El hombre se deshizo y su cuerpo se
consumió rápidamente. Antes de un año del diagnóstico, Pedro cayó en cama y
Marta se volvió enfermera de tiempo completo. La escuela termino para Fede,
quién debió salir a conseguir dinero y los labores de casa se volvieron
responsabilidad de Julio y Manuel.
El deterioro presentaba grandes oportunidades de desquite.

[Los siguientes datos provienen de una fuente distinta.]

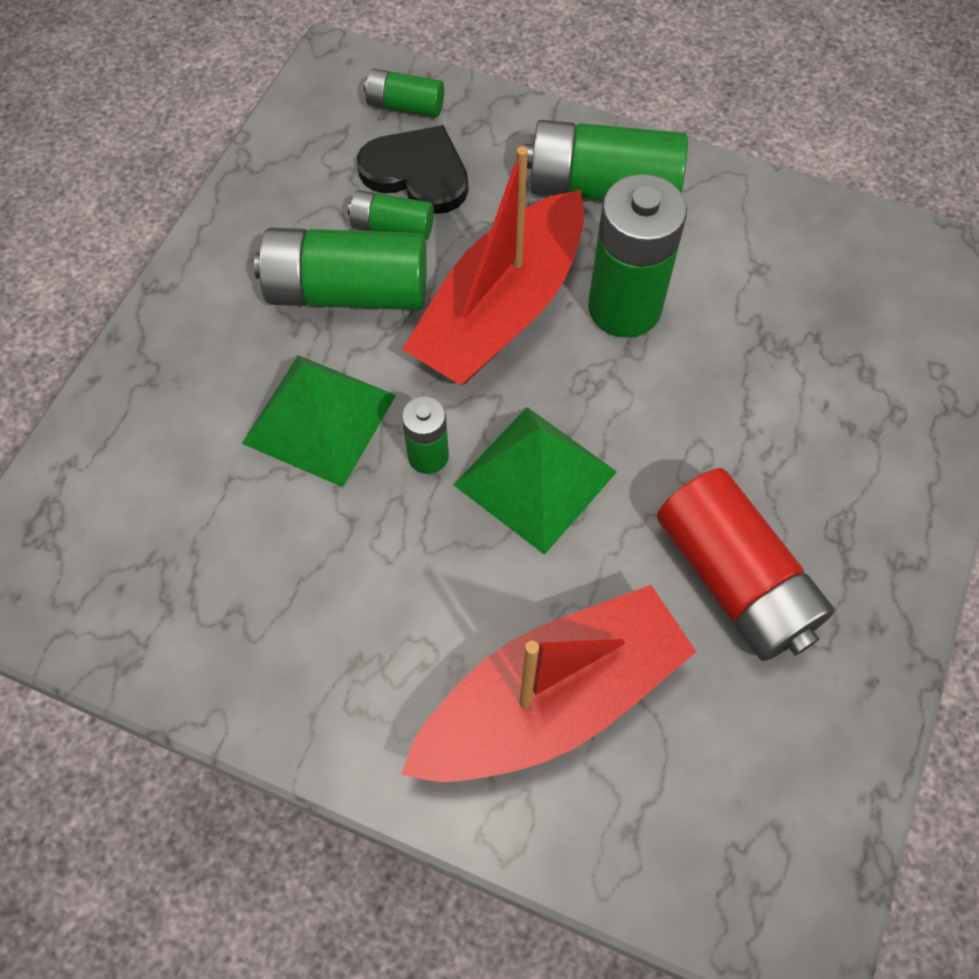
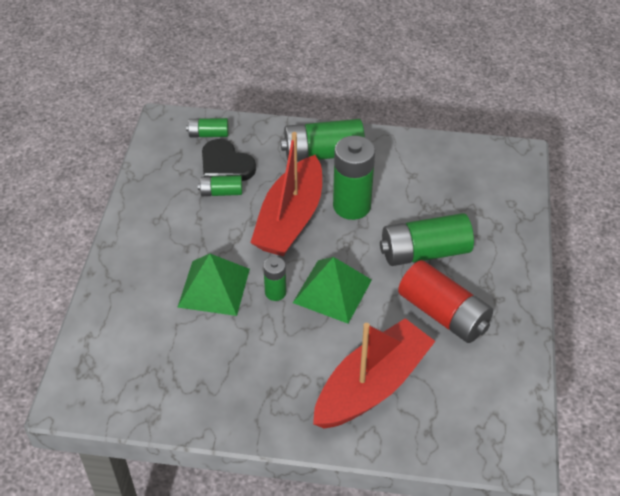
camera: 15 degrees left, 15 degrees down
green battery [254,228,427,310] -> green battery moved to [380,213,474,266]
black heart [357,125,468,214] -> black heart turned 150 degrees counterclockwise [202,139,256,181]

Por eso Marta convirtió la habitación de Pedro en un altar inaccesible para los
hermanos.
Pero el día que Fede perdió el empleo la oportunidad llegó. Su
madre salió a surtir las medicinas. Los hermanos estaban en la escuela. Abrió
la puerta principal y notó el silencio.
Encendió la radio y se sentó en el sillón, sin saber que hacer. Finalmente subió el volumen de la música en el
estéreo de marca china -o japonesa-, tartamudeo algunas frases a manera de
ensayo y se dirigió al cuarto de Pedro, el señor Pedro, el señor.
“Pe pe pedr o”. Dijo y maldijo el impronunciable nombre de
ese señor. Se quedó callado. Jodidas frases, que huían cuando necesitaba
pronunciarlas. Pero allí estaba el padrastro, el golpeador, el que ahora negaba
la oportunidad de vivir la vida a su hermano. “Pe pedro”, dijo y el hombre
abrió un ojo mientras arqueaba la boca mostrando una sonrisa burlona. A partir
de allí Fede quedó sin palabras. Desesperado y apunto de soltarse a llorar, vio
la maceta de la esquina, se dirigió a ella, tomó un puñado de tierra y se lo
arrojó a la cara, logrando introducirla en los ojos y nariz del convaleciente.
Se sintió satisfecho. Dio media vuelta y volvió a limpiarse un
par de gotas de sudor que insistían en bajar de su frente. Al momento se oyó un disparo y un objeto metálico
salió de su abdomen, dejando tras de sí sangre que se derramaba en su ropa. Dio
algunos pasos más y cayó al suelo, impresionado hasta la inconciencia.